Milena scosse il capo. «No, ora che ci penso, quando tornammo in sala dal rifugio antiaereo e il concerto riprese non la vidi più.»
«In linea di ipotesi, potrebbe aver commesso lei entrambi i delitti. Forse riteneva Plisman e Stracca responsabili di qualche grave torto nei confronti del marito. Magari avevano truccato una o più partite di poker, sottraendo a Grenier ingenti somme di denaro in modo fraudolento.»
«Che altro sa di lei?» chiesi alla ragazza.
Milena ci pensò un istante, prima di rispondere. «Si dice che la contessa avesse avuto una lunga relazione intima con Leonardo Denza, l’ex socio del marito. E che s’incontrassero nel suo appartamento in calle dei Fuseri, alla Frezzaria. Pare che lo abbia piantato per il maggiore tedesco Screiber. Che sia vero o no, lui attualmente passa per essere il suo amante-protettore.»
Baglioni Garlaschi intervenne infastidito. «Sono semplici illazioni… Piuttosto cosa dice, Bruno, del cameriere che secondo la polizia sarebbe l’assassino di Bardi Stracca?»
Tagliai corto. «Dico che il dottor Cammarata è completamente fuori strada. I due delitti sono opera di un unico assassino. E questo esclude sua figlia!»
Irruppi come una furia nell’ufficio dell’ex seminarista, che seduto alla scrivania in compagnia del suo vice D’Avanzo era intento a strafogarsi di anguilla marinata e sottaceti. Sollevò il bicchiere pieno di bianco e mi chiese, cordiale ma non troppo: «Gradisci un sorso di prosecco di Valdobbiadene?».

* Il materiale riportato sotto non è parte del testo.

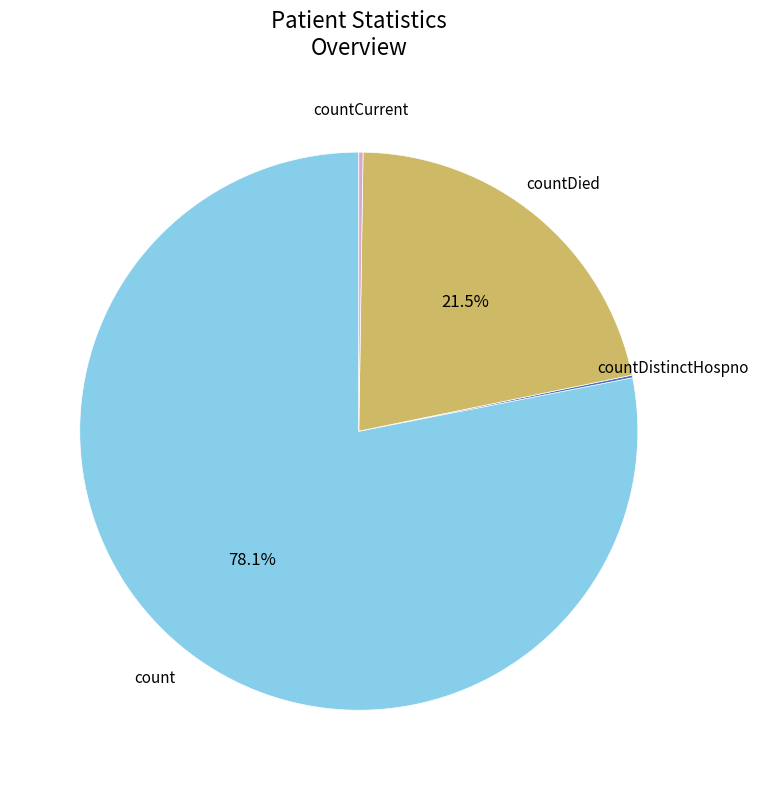

Is there a majority slice in this chart?

Yes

«Non bevo le vostre schifezze» risposi malevolo. «Ma se hai del buon Chianti lo gradisco.»
«Eh! Chiedi la luna, tu. Il Chianti lo trovi solo alla mensa del ministro Pavolini e di quella signora livornese con cui divide il talamo.»
Sedetti a cavalcioni su una sedia e passai all’attacco.
«C’è una cosa che non mi hai chiarito, Cammarata. Quale fu l’evento che causò l’arresto di Alberto Grenier da parte dei tedeschi?»
Si pulì la bocca con un tovagliolo. «Fu una denuncia anonima a incastrarlo. Aveva avuto dei diverbi con Leonardo Denza, l’ex socio, e in un primo tempo si ritenne che fosse lui l’autore della lettera anonima ricevuta dalla Gestapo.»
Vuotò d’un sorso il resto del vino dal bicchiere e fece schioccare la lingua alla maniera di Patanè.
«Ma io stesso appurai che non c’erano prove… La lettera era stata spedita da Venezia e il Denza in quel periodo pare si trovasse ricoverato in ospedale a Padova. Vi rimase ben oltre l’arresto e il suicidio del Grenier.»
«Avrebbe potuto farla impostare da qualcuno» osservai.
Si strinse nelle spalle.
«Nessun altro fu sospettato come autore di quella denuncia anonima?»
«Sì» ammise Cammarata, «la contessa Barbarigo, sua moglie.»
«Che motivo avrebbe avuto?» chiesi.
Sorrise perfido. «Quello di liberarsi del consorte… Aveva perso la testa per il bel maggiore Screiber.»
Si concentrò di nuovo sulle anguille e i sottaceti, ignorandomi.
Mi avviai alla porta. Mentre stavo per uscire, mi fece una domanda senza neppure alzare la testa dal piatto.
«Che programmi hai per domani? Ti va di vedere bella gente?»
«Genere maschile o femminile?»
«Genere vario» bofonchiò sornione.
«La Barbarigo è compresa nel genere vario?»
Mi fissò ironico trangugiando un pezzo di anguilla.
«Guarda che domani è domenica 19 e come ogni anno ha luogo la Grande Regata della Serenissima. Non te la perdere. Ci sarà tutta Venezia.»
Scrollai le spalle. «Sai che m’importa della regata!»
«Ma t’importa della madrina, che quest’anno è appunto la contessa Fosca Barbarigo, fiduciaria della Federazione Femminile del Partito Fascista Repubblicano» aggiunse sollevando il calice di prosecco in segno di augurio.